[START OF Document text]

But
intelligence analysts suggest the apparently coordinated attacks
against the World Trade Center in New York, the Pentagon outside
Washington, and the downing of a jet in Pennsylvania have the mark
of Osama bin Laden's network al Qaeda.
"You would think it would have to be bin Laden behind it, because
who else would have the audacity, the conceptual audacity of it?"
says John Pike of GlobalSecurity.org in Washington.
"His organization fits the profile. There are very few
international terrorist organizations with such skill sets capable
of launching such a massive and coordinated attack," says Stratfor
analyst Jamie Etheridge in Austin, Texas.
"His organization incorporates the tactics used
suicide
[attack], coordinated attack," she says. "They probably used trained
pilots to ram the World Trade Center."
Sen. Orrin Hatch, R-Utah, ranking member of the Senate Judiciary
Committee, told ABCNEWS that "top people at the CIA" told him "just
about everything points in the direction of Osama bin Laden." Hatch
also said U.S. officials had some data suggesting bin Laden
associates were on at least one of the aircraft that crashed
apparently was brought down today.
Steven Aftergood, an intelligence analyst with the Federation of
American Scientists, earlier cautioned: "I would like to forgo
guessing. I think the evidence should be collected and should speak
for itself.
"I think what can be surmised is this was the work of an
exceptionally well-organized and sophisticated group of people and
they must have left footprints in one place or another," he adds.
"This was not bin Laden operating out of his tent."
Secretary of Defense Donald Rumsfeld in a press briefing today
declined to discuss at this time whether bin Laden is suspected.
Thousands of FBI agents are investigating, Their probe will
include visits to Boston's Logan and Virginia's Dulles international
airports, from which three of the four planes that crashed in
apparent hijackings today originated. They will be dissecting
passenger lists for clues as to who may have been responsible, and
calling relatives of the people on the lists. Agents also are
executing search warrants based on the flight manifests.

[END OF Document text]

• _Prompt 1_
Name every person mentioned in the article about the attacks.

[START OF Entries shown]

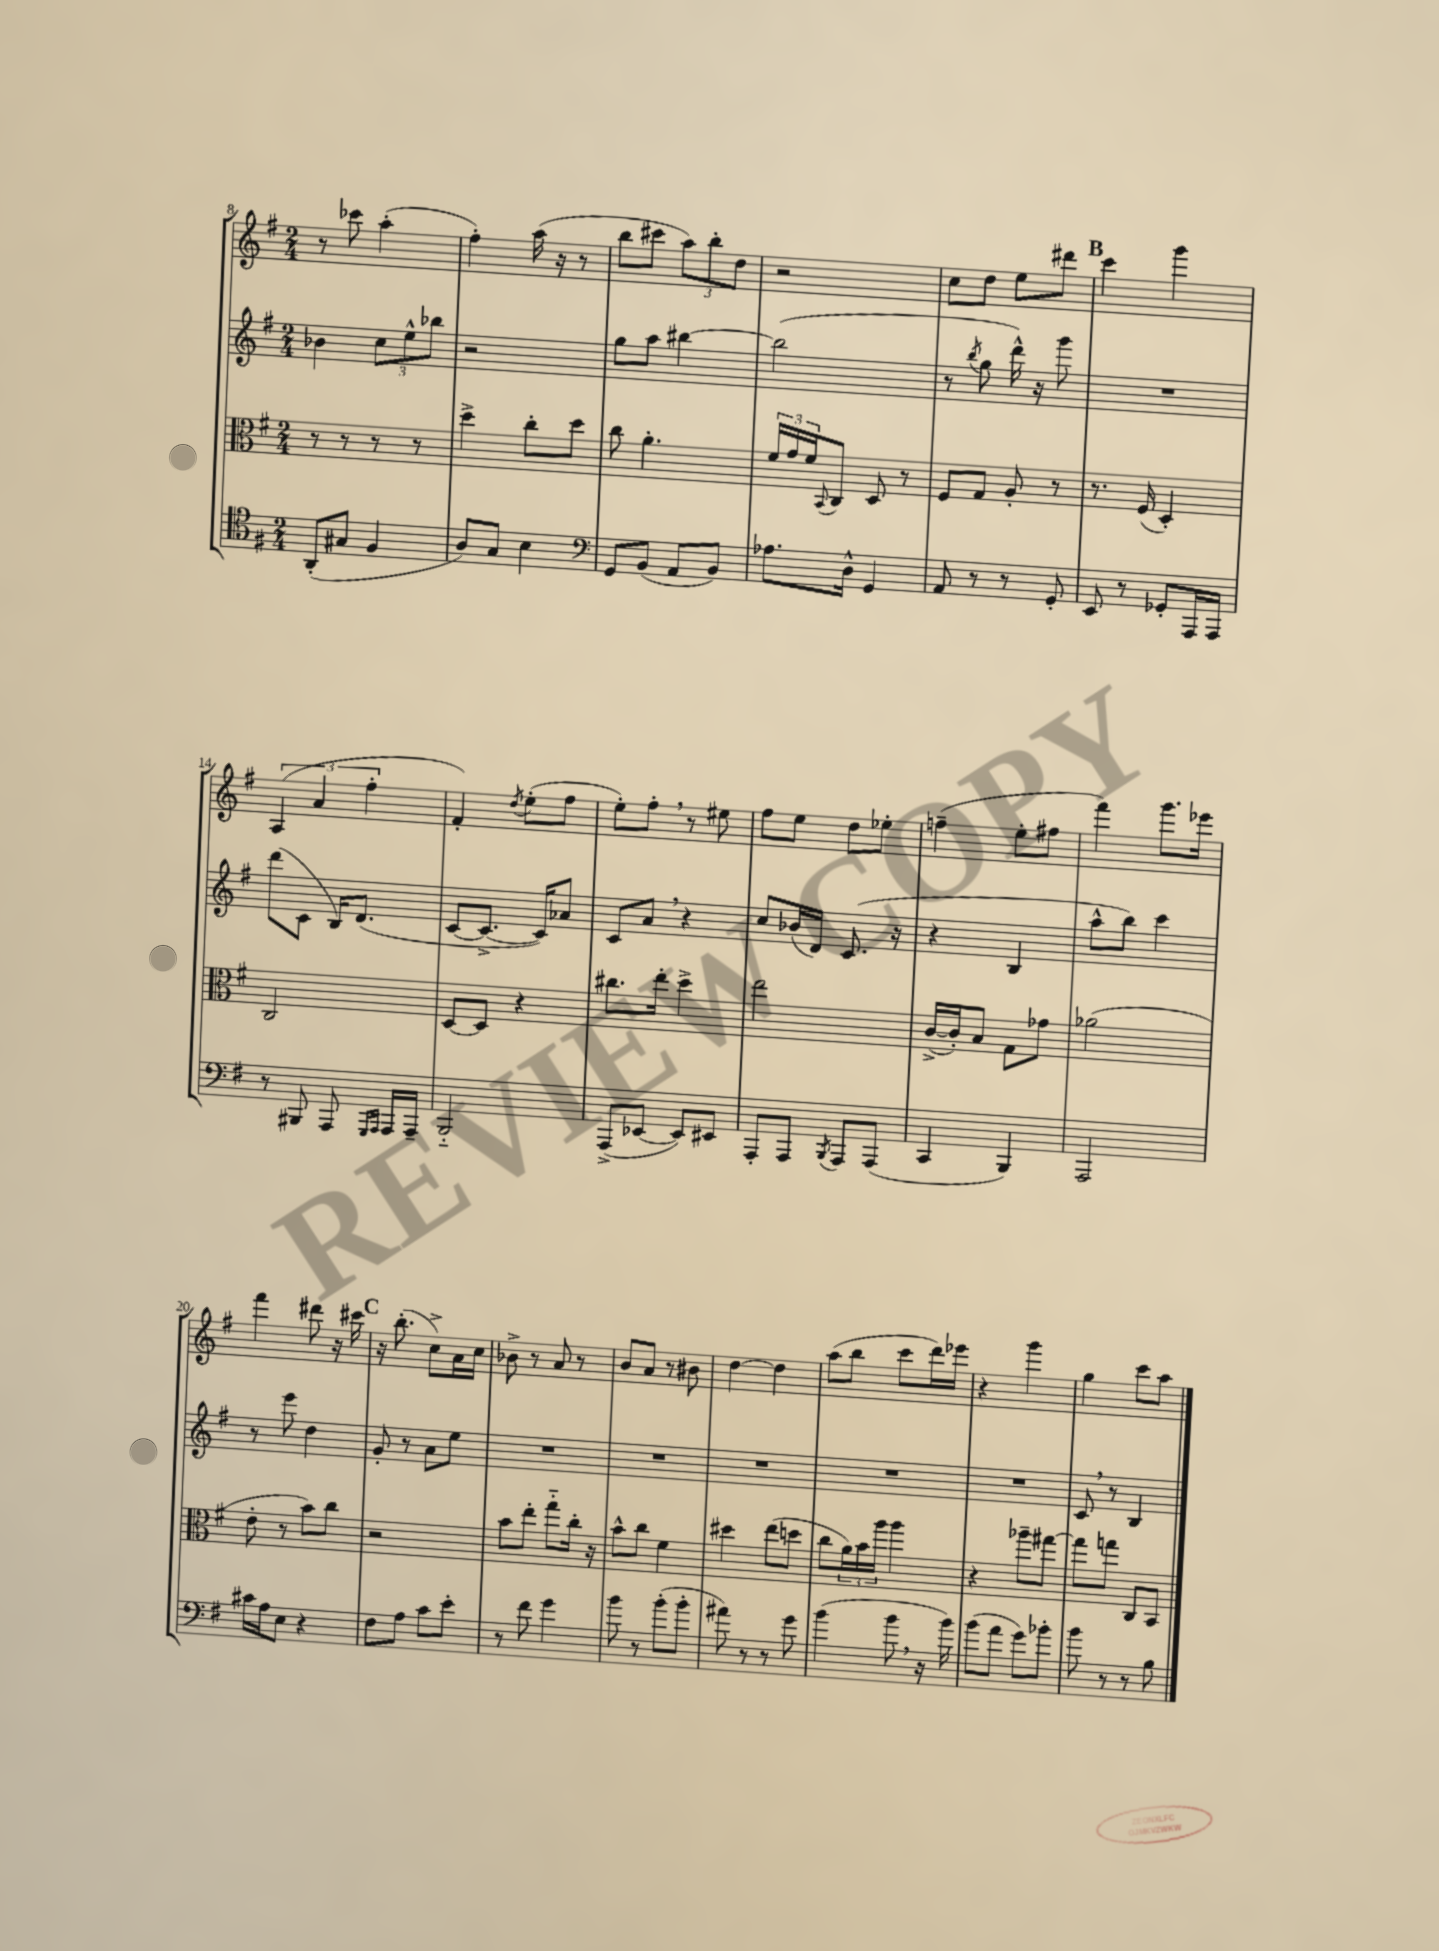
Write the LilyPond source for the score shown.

<<
\new StaffGroup <<
\new Staff = "s0" {
    \clef treble \key g \major \numericTimeSignature \time 2/4
    r8 ces'''8 a''4-.( |
    fis''4-.) a''16( r16 r8 |
    b''8 cis'''8 \tuplet 3/2 { a''8) b''8-. d''8 } |
    r2 |
    c''8 d''8 e''8 dis'''8 |
    \mark \markup { \bold "B" } c'''4 g'''4 |
    \tuplet 3/2 { a4( a'4 fis''4-. } |
    fis'4-.) \acciaccatura { d''8 } e''8-.( fis''8 |
    e''8-.) fis''8-. \breathe r8 eis''8 |
    fis''8 e''8 d''8 ees''8-. |
    f''4--( e''8-. fis''8 |
    fis'''4) g'''8. ees'''16 |
    fis'''4 dis'''8 r16 cis'''16 |
    \mark \markup { \bold "C" } r16 b''8.-.( c''8->) a'16 c''16 |
    bes'8-> r8 a'8 r8 |
    b'8 a'8 r8 bis'8 |
    d''4~ d''4 |
    a''8( b''8 c'''8 d'''16) ees'''16 |
    r4 g'''4 |
    g''4 c'''8 a''8 \bar "|." |
}
\new Staff = "s1" {
    \clef treble \key g \major \numericTimeSignature \time 2/4
    bes'4 \tuplet 3/2 { c''8 e''8-^ bes''8 } |
    r2 |
    g''8 a''8 bis''4~ |
    bis''2( |
    r8 \acciaccatura { b''8 } g''8 d'''16-^) r16 g'''8 |
    \mark \markup { \bold "B" } R2 |
    d'''8( c'8 b16) d'8.( |
    c'8~ c'8.~-> c'16) aes'8 |
    c'8 a'8 \breathe r4 |
    c''8 bes'16( d'16) c'8.( r16 |
    r4 b4 |
    a''8-^ b''8) c'''4 |
    r8 e'''8 d''4 |
    \mark \markup { \bold "C" } g'8-. r8 a'8 e''8 |
    R2 |
    R2 |
    R2 |
    R2 |
    R2 |
    c'8 \breathe r8 b4 \bar "|." |
}
\new Staff = "s2" {
    \clef alto \key g \major \numericTimeSignature \time 2/4
    r8 r8 r8 r8 |
    d''4-> c''8-. d''8 |
    c''8 a'4.-. |
    \tuplet 3/2 { fis'16 g'16 fis'16 } \appoggiatura { b,8 } c8 d8 r8 |
    fis8 g8 a8-. r8 |
    \mark \markup { \bold "B" } r8. fis16( d4-.) |
    c2 |
    d8~ d8 r4 |
    cis''8. e''16-. d''4-> |
    e''2 |
    c'16~->( c'16-.) b8 g8 ges'8 |
    aes'2( |
    e'8-. r8 b'8) c''8 |
    \mark \markup { \bold "C" } r2 |
    b'8 e''8-. g''8-_ c''16-. r16 |
    b'8-^ c''8 fis'4 |
    dis''4 e''8( d''8 |
    c''8 \tuplet 3/2 { a'16) b'16 a''16 } a''4 |
    r4 aes''8-- gis''8~ |
    gis''8 g''8 c8 b,8 \bar "|." |
}
\new Staff = "s3" {
    \clef tenor \key g \major \numericTimeSignature \time 2/4
    a,8-.( gis8 fis4 |
    a8) g8 b4 |
    \clef bass g,8 b,8( a,8 b,8) |
    aes8. d16-^ g,4 |
    a,8 r8 r8 g,8-. |
    \mark \markup { \bold "B" } e,8 r8 ges,8-. a,,16 a,,16 |
    r8 bis,,8 a,,8 \grace { g,,16 a,,16 } a,,16 a,,16-- |
    b,,2-_ |
    a,,8->( ees,8~ ees,8) eis,8 |
    a,,8-. a,,8 \acciaccatura { b,,8 } a,,8 a,,8( |
    c,4 b,,4) |
    a,,2 |
    cis'16 a16 e8 r4 |
    \mark \markup { \bold "C" } fis8 a8 c'8 e'8-. |
    r8 fis'8 g'4 |
    b'8 r8 b'8-.( b'8-. |
    ais'8) r8 r8 g'8 |
    b'4( b'8 \breathe r16 b'16) |
    b'8( a'8 g'8) bes'8-. |
    b'8 r8 r8 b8 \bar "|." |
}
>>
>>
\layout { \context { \Score currentBarNumber = #8 } }
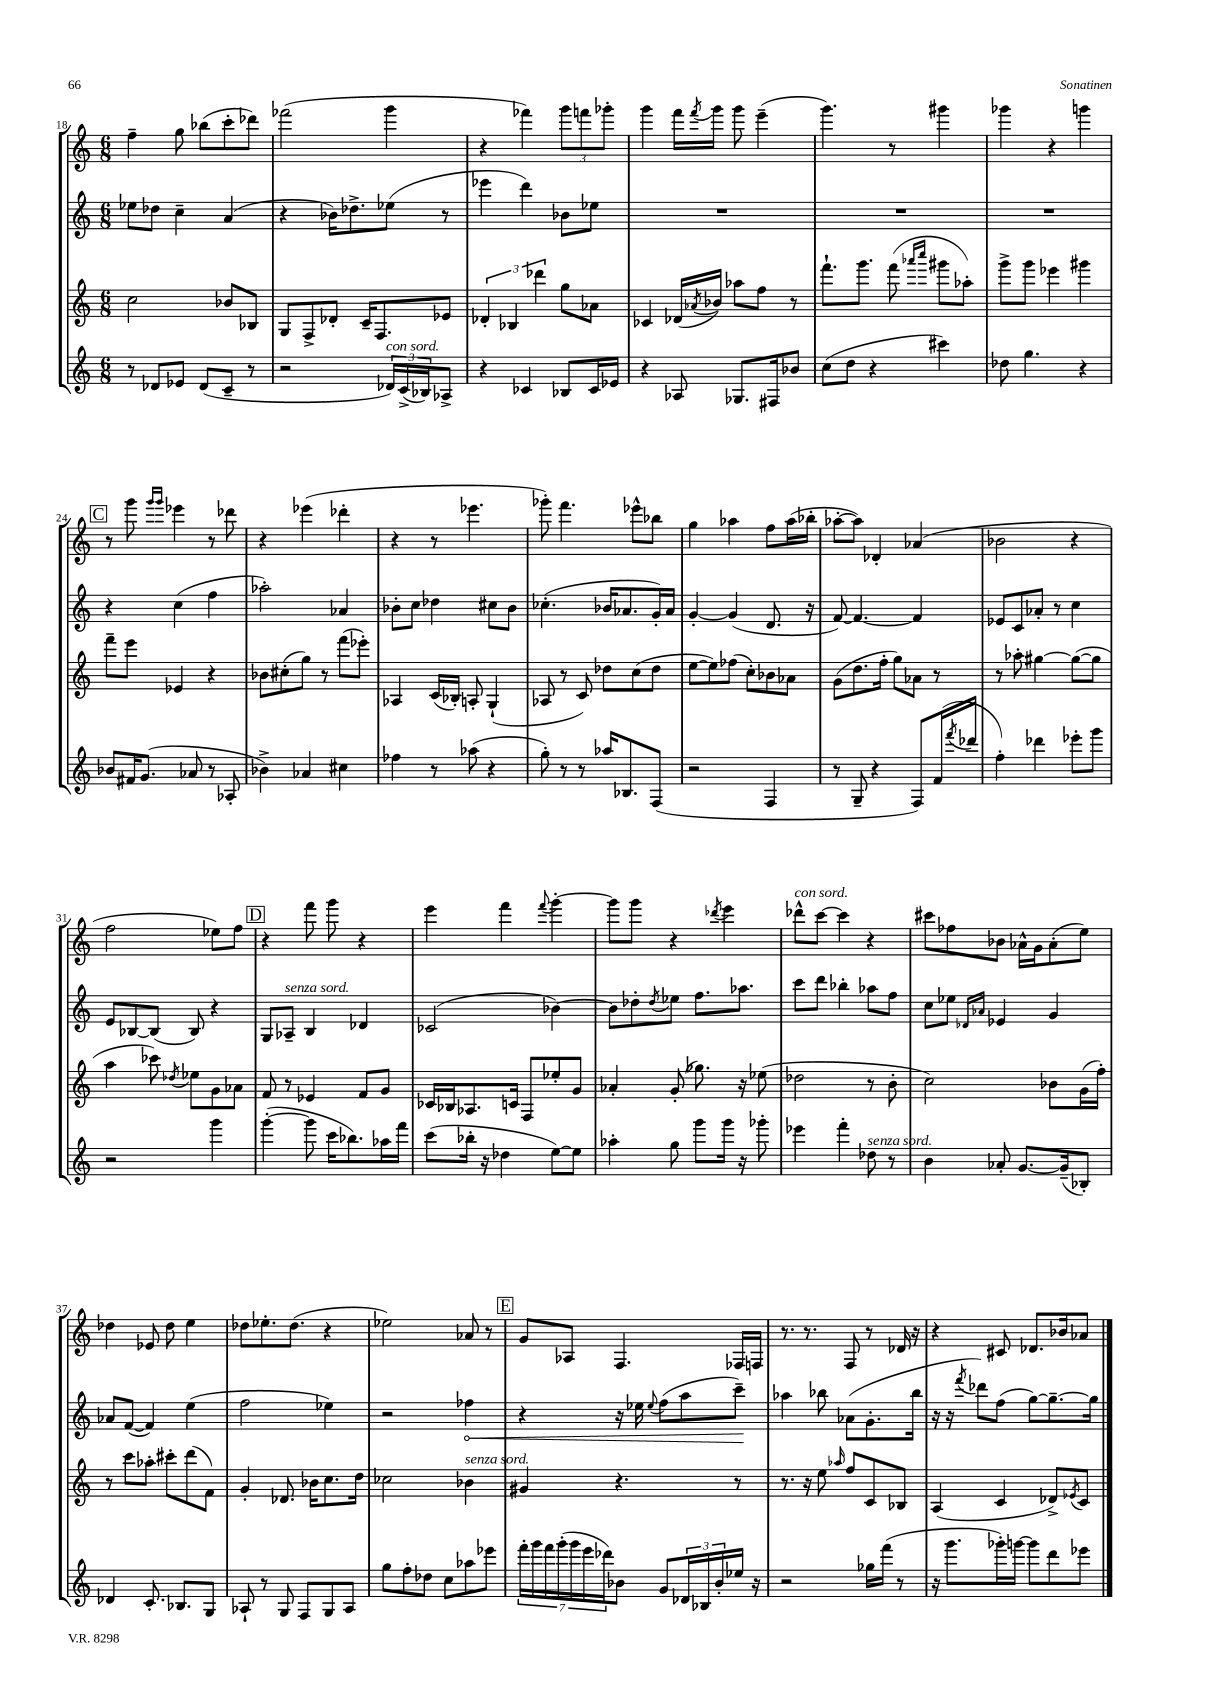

[END OF Entries shown]

• _Prompt 2_
Count the lines in the records that contain the string "clef". Give only the number.

• _Full response 1_
Osama bin Laden, John Pike, Jamie Etheridge, Orrin Hatch, Steven Aftergood, Donald Rumsfeld

• _Full response 2_
5